• Work task:
Please copy the lines below exactly, from the first one through the line showing "s, pirms uzstādīšanas".

=== Begin Enclosure ===

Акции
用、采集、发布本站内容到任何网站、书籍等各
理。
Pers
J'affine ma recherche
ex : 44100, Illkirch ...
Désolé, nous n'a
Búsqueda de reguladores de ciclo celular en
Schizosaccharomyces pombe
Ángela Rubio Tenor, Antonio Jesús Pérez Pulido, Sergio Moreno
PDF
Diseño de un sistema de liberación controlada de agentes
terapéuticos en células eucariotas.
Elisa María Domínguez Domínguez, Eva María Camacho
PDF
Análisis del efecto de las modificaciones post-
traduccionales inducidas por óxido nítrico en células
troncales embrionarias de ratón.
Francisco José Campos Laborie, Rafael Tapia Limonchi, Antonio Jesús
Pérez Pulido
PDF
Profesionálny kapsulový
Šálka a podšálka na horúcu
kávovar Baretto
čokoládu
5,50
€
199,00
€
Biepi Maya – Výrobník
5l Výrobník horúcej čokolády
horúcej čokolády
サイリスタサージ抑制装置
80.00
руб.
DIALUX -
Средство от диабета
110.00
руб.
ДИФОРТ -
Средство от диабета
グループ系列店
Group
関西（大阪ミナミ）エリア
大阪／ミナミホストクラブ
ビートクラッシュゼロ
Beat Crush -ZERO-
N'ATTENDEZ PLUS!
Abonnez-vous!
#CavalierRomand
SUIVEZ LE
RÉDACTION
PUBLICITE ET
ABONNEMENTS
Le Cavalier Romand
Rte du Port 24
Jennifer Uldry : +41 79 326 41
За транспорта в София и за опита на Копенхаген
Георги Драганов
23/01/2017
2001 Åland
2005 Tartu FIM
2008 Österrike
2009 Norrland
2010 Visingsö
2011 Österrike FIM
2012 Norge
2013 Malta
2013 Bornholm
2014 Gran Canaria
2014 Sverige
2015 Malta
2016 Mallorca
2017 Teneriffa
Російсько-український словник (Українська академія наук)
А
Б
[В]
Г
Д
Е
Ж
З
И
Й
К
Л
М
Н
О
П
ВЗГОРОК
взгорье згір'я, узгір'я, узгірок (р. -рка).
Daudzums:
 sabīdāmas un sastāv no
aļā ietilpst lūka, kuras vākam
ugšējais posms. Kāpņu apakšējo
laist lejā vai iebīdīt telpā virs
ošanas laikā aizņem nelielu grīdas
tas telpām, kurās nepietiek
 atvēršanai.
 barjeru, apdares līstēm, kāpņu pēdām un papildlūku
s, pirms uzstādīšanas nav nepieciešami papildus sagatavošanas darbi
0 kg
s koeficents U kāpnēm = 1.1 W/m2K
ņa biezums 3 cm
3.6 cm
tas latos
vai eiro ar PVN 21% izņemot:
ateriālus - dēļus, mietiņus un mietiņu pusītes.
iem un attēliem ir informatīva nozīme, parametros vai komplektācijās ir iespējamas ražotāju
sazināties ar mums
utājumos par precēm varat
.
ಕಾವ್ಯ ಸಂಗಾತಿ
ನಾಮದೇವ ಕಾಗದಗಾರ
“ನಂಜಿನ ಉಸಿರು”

=== End Enclosure ===

• Answer for this exercise:
Акции
用、采集、发布本站内容到任何网站、书籍等各
理。
Pers
J'affine ma recherche
ex : 44100, Illkirch ...
Désolé, nous n'a
Búsqueda de reguladores de ciclo celular en
Schizosaccharomyces pombe
Ángela Rubio Tenor, Antonio Jesús Pérez Pulido, Sergio Moreno
PDF
Diseño de un sistema de liberación controlada de agentes
terapéuticos en células eucariotas.
Elisa María Domínguez Domínguez, Eva María Camacho
PDF
Análisis del efecto de las modificaciones post-
traduccionales inducidas por óxido nítrico en células
troncales embrionarias de ratón.
Francisco José Campos Laborie, Rafael Tapia Limonchi, Antonio Jesús
Pérez Pulido
PDF
Profesionálny kapsulový
Šálka a podšálka na horúcu
kávovar Baretto
čokoládu
5,50
€
199,00
€
Biepi Maya – Výrobník
5l Výrobník horúcej čokolády
horúcej čokolády
サイリスタサージ抑制装置
80.00
руб.
DIALUX -
Средство от диабета
110.00
руб.
ДИФОРТ -
Средство от диабета
グループ系列店
Group
関西（大阪ミナミ）エリア
大阪／ミナミホストクラブ
ビートクラッシュゼロ
Beat Crush -ZERO-
N'ATTENDEZ PLUS!
Abonnez-vous!
#CavalierRomand
SUIVEZ LE
RÉDACTION
PUBLICITE ET
ABONNEMENTS
Le Cavalier Romand
Rte du Port 24
Jennifer Uldry : +41 79 326 41
За транспорта в София и за опита на Копенхаген
Георги Драганов
23/01/2017
2001 Åland
2005 Tartu FIM
2008 Österrike
2009 Norrland
2010 Visingsö
2011 Österrike FIM
2012 Norge
2013 Malta
2013 Bornholm
2014 Gran Canaria
2014 Sverige
2015 Malta
2016 Mallorca
2017 Teneriffa
Російсько-український словник (Українська академія наук)
А
Б
[В]
Г
Д
Е
Ж
З
И
Й
К
Л
М
Н
О
П
ВЗГОРОК
взгорье згір'я, узгір'я, узгірок (р. -рка).
Daudzums:
 sabīdāmas un sastāv no
aļā ietilpst lūka, kuras vākam
ugšējais posms. Kāpņu apakšējo
laist lejā vai iebīdīt telpā virs
ošanas laikā aizņem nelielu grīdas
tas telpām, kurās nepietiek
 atvēršanai.
 barjeru, apdares līstēm, kāpņu pēdām un papildlūku
s, pirms uzstādīšanas nav nepieciešami papildus sagatavošanas darbi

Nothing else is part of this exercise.